Nadine pelan-pelan membuka mata, kemudian tersenyum, "Tak sangka aku masih bisa hidup."

Radit heran, nada bicara Nadine ini justru terdengar kecewa. Radit merasa dadanya basah, ia menundukkan kepalanya, melihat bajunya memang sedikit basah. Dengan kaget ia menatap Nadine. Nadine kemudian berdiri. Kedua matanya yang besar dan cantik menatap Radit. Di dalam bola mata yang jernih itu, terdapat kehampaan yang sangat dalam, seperti suasana di dalam air yang sunyi, tenang, dan dingin.

Radit juga berdiri, dengan khawatir ia bertanya, "Kamu tidak apa-apa?"

Nadine tersenyum, "Ketua melindungi dengan sangat baik. Aku tidak apa-apa.

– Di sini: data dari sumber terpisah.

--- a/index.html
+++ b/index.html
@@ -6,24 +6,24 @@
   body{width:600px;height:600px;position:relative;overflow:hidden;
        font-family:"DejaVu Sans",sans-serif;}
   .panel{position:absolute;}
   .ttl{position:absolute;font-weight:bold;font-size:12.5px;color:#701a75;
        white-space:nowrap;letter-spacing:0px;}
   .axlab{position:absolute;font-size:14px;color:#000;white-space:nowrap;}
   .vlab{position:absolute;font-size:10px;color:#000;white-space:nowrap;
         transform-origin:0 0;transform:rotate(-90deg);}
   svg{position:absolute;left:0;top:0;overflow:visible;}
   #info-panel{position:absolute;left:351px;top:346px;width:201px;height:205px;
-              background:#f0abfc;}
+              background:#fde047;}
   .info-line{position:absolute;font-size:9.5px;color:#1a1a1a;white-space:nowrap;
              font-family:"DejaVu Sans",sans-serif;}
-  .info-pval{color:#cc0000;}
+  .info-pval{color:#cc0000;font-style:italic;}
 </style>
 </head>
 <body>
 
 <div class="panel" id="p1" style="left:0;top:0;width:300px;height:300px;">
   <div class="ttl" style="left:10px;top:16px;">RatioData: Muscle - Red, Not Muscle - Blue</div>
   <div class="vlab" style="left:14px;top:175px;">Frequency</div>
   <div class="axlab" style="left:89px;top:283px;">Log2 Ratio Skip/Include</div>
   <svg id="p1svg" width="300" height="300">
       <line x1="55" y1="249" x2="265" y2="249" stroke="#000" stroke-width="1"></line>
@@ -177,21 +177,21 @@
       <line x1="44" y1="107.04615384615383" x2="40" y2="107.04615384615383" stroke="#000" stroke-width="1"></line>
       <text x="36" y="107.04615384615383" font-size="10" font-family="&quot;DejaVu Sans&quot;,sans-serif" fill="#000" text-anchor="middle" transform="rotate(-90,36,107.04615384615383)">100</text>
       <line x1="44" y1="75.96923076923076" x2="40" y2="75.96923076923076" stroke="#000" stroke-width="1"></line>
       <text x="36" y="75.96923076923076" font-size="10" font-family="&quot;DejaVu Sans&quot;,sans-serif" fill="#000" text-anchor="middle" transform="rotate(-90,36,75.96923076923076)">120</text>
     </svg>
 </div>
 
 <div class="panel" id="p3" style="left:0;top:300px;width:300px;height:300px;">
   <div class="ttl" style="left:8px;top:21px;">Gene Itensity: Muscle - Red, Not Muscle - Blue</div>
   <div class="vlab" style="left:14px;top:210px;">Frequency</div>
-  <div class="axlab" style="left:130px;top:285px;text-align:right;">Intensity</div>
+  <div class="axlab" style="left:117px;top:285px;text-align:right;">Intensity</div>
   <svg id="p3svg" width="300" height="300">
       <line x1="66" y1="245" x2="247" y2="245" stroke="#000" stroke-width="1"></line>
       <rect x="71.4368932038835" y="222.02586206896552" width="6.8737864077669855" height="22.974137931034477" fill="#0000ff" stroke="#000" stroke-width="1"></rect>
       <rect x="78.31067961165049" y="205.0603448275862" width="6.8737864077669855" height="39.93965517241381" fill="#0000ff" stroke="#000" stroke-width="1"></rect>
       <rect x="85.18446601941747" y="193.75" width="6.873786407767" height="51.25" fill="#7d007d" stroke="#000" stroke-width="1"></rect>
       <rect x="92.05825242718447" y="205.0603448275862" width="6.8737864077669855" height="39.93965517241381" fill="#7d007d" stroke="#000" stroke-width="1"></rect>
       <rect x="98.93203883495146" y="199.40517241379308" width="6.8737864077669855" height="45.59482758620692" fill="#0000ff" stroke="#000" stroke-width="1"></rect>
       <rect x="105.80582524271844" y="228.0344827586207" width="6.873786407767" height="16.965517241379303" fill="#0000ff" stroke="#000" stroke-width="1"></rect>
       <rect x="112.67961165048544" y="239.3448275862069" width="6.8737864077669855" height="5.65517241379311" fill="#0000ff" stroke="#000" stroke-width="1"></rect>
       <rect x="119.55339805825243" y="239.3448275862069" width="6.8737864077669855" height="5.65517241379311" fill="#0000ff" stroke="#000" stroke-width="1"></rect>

Tugasku sudah selesai, aku pulang dulu."

Nadine lalu berbalik badan.

"Berikan nama dan nomor teleponmu. Saat kembali aku akan melapor, lalu memberikan penghargaan padamu." Wajah Radit datar, seakan ia sudah biasa melakukan ‘prosedur’ ini.

Tapi yang aneh adalah, sebenarnya hal-hal sederhana seperti ini tidak perlu dilakukan olehnya, yang adalah seorang jenderal.

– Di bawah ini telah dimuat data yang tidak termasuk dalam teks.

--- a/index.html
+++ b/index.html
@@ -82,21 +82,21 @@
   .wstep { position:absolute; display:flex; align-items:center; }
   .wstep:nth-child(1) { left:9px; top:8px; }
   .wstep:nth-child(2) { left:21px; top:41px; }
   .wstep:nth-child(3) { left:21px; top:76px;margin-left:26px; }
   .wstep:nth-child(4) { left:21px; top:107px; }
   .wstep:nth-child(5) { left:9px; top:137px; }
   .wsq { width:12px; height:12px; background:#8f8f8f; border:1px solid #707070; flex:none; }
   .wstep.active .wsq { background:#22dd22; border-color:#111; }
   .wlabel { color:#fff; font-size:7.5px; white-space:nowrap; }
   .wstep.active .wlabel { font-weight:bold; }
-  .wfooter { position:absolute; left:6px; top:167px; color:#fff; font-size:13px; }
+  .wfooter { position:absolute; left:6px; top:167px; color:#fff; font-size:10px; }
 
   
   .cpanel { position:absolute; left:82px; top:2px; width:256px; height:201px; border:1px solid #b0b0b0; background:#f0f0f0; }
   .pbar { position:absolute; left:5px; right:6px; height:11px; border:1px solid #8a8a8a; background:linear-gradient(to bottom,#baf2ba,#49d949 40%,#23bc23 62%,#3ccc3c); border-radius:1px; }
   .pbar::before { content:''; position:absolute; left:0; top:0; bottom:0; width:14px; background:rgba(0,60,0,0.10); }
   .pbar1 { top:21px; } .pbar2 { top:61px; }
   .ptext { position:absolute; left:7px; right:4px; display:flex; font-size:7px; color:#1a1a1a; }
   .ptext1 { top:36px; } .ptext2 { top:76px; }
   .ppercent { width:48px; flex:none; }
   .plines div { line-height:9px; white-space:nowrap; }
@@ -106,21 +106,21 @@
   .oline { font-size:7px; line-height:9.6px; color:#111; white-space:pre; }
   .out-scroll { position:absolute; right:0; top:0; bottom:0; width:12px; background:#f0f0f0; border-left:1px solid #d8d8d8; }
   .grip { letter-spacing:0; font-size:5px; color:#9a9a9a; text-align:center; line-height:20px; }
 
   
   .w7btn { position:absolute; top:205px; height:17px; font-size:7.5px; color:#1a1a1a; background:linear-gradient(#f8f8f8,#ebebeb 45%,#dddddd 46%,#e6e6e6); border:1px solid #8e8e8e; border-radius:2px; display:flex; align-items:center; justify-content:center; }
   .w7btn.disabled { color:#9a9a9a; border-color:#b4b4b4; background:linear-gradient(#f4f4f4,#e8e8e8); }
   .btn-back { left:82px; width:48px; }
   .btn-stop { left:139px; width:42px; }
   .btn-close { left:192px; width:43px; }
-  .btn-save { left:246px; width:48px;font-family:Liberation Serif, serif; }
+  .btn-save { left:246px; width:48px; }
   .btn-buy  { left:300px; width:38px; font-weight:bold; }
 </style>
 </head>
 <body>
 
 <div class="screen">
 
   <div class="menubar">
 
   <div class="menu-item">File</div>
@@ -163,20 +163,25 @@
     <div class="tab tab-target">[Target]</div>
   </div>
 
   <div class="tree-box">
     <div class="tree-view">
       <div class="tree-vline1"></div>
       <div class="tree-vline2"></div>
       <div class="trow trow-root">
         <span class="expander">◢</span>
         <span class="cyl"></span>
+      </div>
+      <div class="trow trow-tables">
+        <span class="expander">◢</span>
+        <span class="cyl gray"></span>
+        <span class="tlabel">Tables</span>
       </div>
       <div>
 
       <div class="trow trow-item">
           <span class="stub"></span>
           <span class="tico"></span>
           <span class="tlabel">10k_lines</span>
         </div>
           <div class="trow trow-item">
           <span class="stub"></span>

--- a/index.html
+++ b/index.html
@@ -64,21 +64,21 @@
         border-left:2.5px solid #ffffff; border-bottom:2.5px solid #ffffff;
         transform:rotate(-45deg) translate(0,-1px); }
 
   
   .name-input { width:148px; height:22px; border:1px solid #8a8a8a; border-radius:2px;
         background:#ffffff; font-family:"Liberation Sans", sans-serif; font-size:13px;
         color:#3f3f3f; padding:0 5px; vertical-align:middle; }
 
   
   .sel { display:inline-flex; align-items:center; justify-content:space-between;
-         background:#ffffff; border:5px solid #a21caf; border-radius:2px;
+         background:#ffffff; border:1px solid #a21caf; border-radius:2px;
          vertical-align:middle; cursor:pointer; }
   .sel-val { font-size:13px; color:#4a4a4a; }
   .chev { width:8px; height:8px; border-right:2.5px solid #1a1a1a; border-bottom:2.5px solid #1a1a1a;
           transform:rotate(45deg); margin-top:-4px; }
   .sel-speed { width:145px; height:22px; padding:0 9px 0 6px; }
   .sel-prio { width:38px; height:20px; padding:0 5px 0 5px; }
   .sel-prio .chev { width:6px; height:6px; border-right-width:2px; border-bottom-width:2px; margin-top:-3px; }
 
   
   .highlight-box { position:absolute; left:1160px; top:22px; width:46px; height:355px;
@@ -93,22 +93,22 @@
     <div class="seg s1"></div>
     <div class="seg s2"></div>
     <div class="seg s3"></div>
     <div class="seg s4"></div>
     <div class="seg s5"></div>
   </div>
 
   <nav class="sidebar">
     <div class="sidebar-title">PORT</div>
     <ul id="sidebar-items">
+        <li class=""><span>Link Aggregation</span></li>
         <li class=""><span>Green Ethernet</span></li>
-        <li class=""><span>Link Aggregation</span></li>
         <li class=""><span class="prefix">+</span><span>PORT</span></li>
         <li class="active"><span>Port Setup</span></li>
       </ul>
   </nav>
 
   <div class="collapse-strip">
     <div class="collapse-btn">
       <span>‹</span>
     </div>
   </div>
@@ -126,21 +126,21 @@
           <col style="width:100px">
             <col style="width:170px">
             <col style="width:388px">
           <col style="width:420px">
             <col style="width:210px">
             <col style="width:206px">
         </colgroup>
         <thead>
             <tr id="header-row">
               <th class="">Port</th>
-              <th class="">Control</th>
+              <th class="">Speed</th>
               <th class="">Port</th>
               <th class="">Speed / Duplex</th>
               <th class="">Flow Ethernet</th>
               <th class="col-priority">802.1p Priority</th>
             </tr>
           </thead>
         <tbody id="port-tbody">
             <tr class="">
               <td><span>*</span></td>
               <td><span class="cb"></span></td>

"Tak perlu. Memang sudah seharusnya kan kita harus bekerjasama dengan tentara." Nadine lalu menatap jam yang tertempel di dinding. Jam 2 lebih!

"Aku harus masuk kerja besok. Aku pergi dulu." Tanpa menunggu jawaban Radit, Nadine berjalan masuk ke kamar utama tadi untuk mengambil kotak P3Knya.

Radit berdiri di depan pintu, tubuhnya berdiiri tegak dan kaku disana sambil menatap Nadine suram. Nadine berjalan melewatinya, tanpa berkata apa apa lagi, ia membuka pintu lalu berjalan keluar.

Suasana dikamar itu kemudian berubah sunyi, seakan Nadine tidak pernah ada disana. Sekali lagi Radit mengamati dadanya yang basah, perasaannya tak enak.

"008, 101. Ikuti dia, pastikan ia sampai kerumahnya dengan selamat, barulah kalian kembali padaku." Ucap Radit memberi perintah dengan tegas.

"Baik!" 008 dan 101 segera pergi.

Dodi menghembuskan napas lega, ia berjalan masuk, lalu dengan hormat membungkuk di hadapan Radit.

"Lapor ketua, dengan perintah yang jelas dari ketua, misi berakhir dengan sempurna. 28 orang tentaradari tadi sudah bersiap diluar, mohon perintah ketua selanjutnya!"

"Kembalilah ke markas!" Ucap Radit singkat. Ia berjalan keluar.

Di bawah di sepanjang jalan, terlihat banyak tentarayang sudah siap untuk ‘berperang’. Dengan tenang Radit masuk ke dalam sebuah mobil, duduk di bangku belakang. Mobil tersebut melewati Nadine. Radit otomatis melihat ke luar jendela, Nadine sambil membawa kotak P3Knya berjalan kembali ke rumah sakit. Tubuhnya yang kecil terlihat lemah, dengan langkah santai ia melangkahkan kakinya.

"Dodi!" Teriak Radit.

"Iya." Dodi langsung berpaling mendengar teriakan Radit.

"Cari tahu tentang kehidupan wanita tadi, aku ingin data yang lengkap." Perintah Radit dengan wajah dingin, sorot matanya suram.